Editorial: This Memorial Day, let’s take a moment to remember

A few years ago, we profiled a remarkable group of men who had served their country in Vietnam. We’re thinking about them again as we celebrate this Memorial Day, which began in 1868 as Decoration Day. In the aftermath of the Civil War, it started as a day to honor those who had died in combat by “decorating” their graves with American flags.

Our story featured former U.S. Marine Alan Weiss of Cutchogue, who served in Vietnam and wanted to honor the men who served with him. He came up with an idea that sounded impossible to pull off but, if successful, would serve as that honor.

Mr. Weiss wanted to find the carcass of a Sikorsky UH-34 helicopter that had seen service in Vietnam, restore it completely and then, with a crew that shared his goal, fly it at air shows — and tell its story.

This is how Mr. Weiss described his goal in 2021: “The original idea was for a memorial — for the people I served with and the people I knew, close friends I had, who were lost,” he said. “We would fully restore it, make it fly again, and take it around to honor these men.”

Mr. Weiss and his fellow volunteers came together to restore the helicopter in a barn in Laurel. They knew the chopper had seen combat, and had ferried the wounded and the dead. Scratches made by a soldier were found inside the hull. The metal relic was a story waiting to be told.

When their work was done, they flew the restored helicopter to the National Museum of the Marine Corps in Virginia, where their craftsmanship — and devotion — were put on display.

“Devoted” is the word that best describes those men, and all those who have served this country in war, a very small percentage of the population. Currently, the number is about 0.4%. In earlier generations, roughly 6% of Americans served in the military.

We remember Garfield Langhorn of Riverhead, who was killed in Vietnam in 1969 when he leapt on a grenade that had landed near a group of wounded soldiers. For his sacrifice, he was posthumously awarded the Congressional Medal of Honor, our country’s highest military accolade.

We remember Dashan Briggs. A 2007 graduate of Riverhead High School, Technical Sgt. Briggs was a full-time member of the Air National Guard 106th Rescue Wing in Westhampton Beach and was one of seven service members killed aboard a military helicopter in Iraq in March 2018. He was 30 years old.

Three years ago in August, 13 U.S. service members were killed outside an airport in Afghanistan as the United States was ending its 20-year war in that nation. Lost in the debate over the harrowing end to that “forever war” — but hopefully not now — were the 2,459 other comrades-in-arms who died in Afghanistan, including 1st Lt. Joseph Theinert of Shelter Island.

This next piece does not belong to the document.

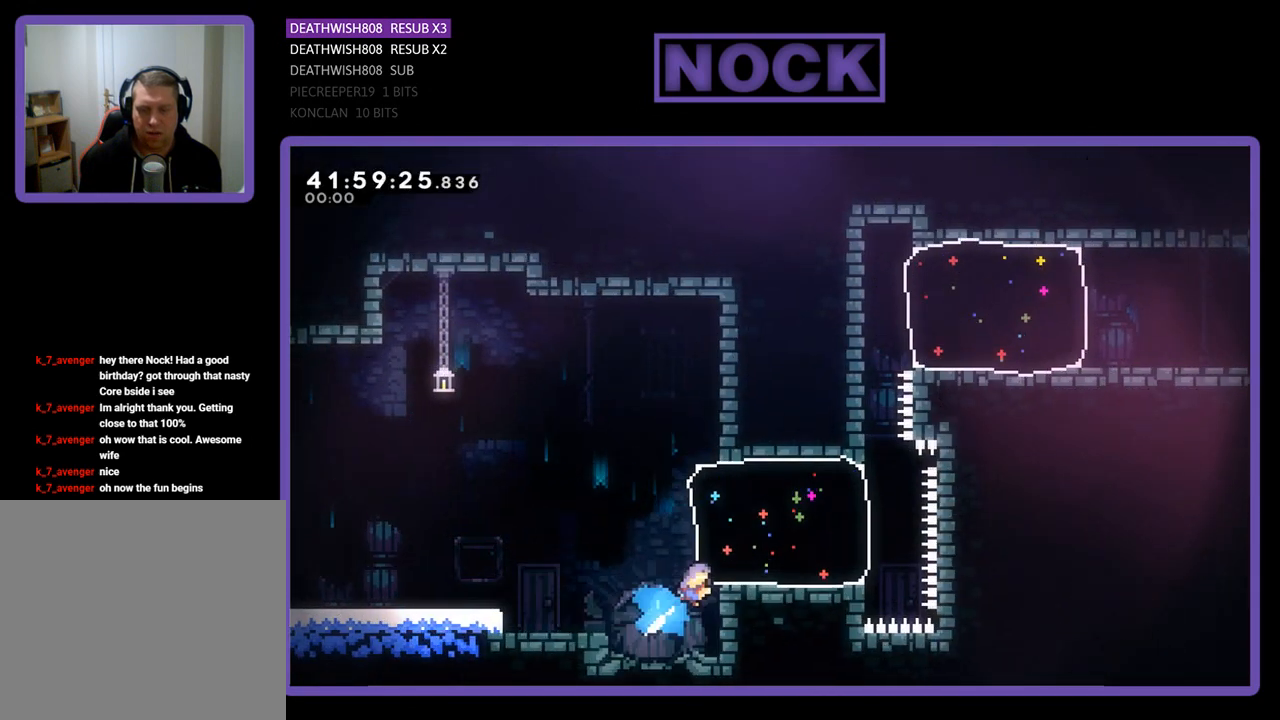
{"buttons": ["R2"], "left_stick": "center", "events": [[133, "CIRCLE", "up"], [333, "DPAD_UP", "up"], [467, "DPAD_RIGHT", "up"]]}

This Memorial Day, we should remember them, and all those who, as President Lincoln said, “gave the last full measure of devotion.”

A few years ago, a reporter from our newspapers visited Long Island National Cemetery in Farmingdale. He came upon Roberto Gonzalez, a Vietnam veteran and cemetery caretaker working alone in the aisles of white marble, washing and polishing gravestones.

Asked where he would be on Memorial Day, he answered, “Here.” “People say, ‘Memorial Day, oh, a day off, great beach day, shopping,’ ” Mr. Gonzalez said. “But you know, most people don’t know why they got this day.” The vet pointed to the ground beneath his feet. “This right here is why they got it.”

We’re lucky, for many reasons, to have a day like Memorial Day when we can — and should — remember those who died for our country. This Monday, if only for a minute, bow your head and remember the fallen and their families — who carry on bravely without them.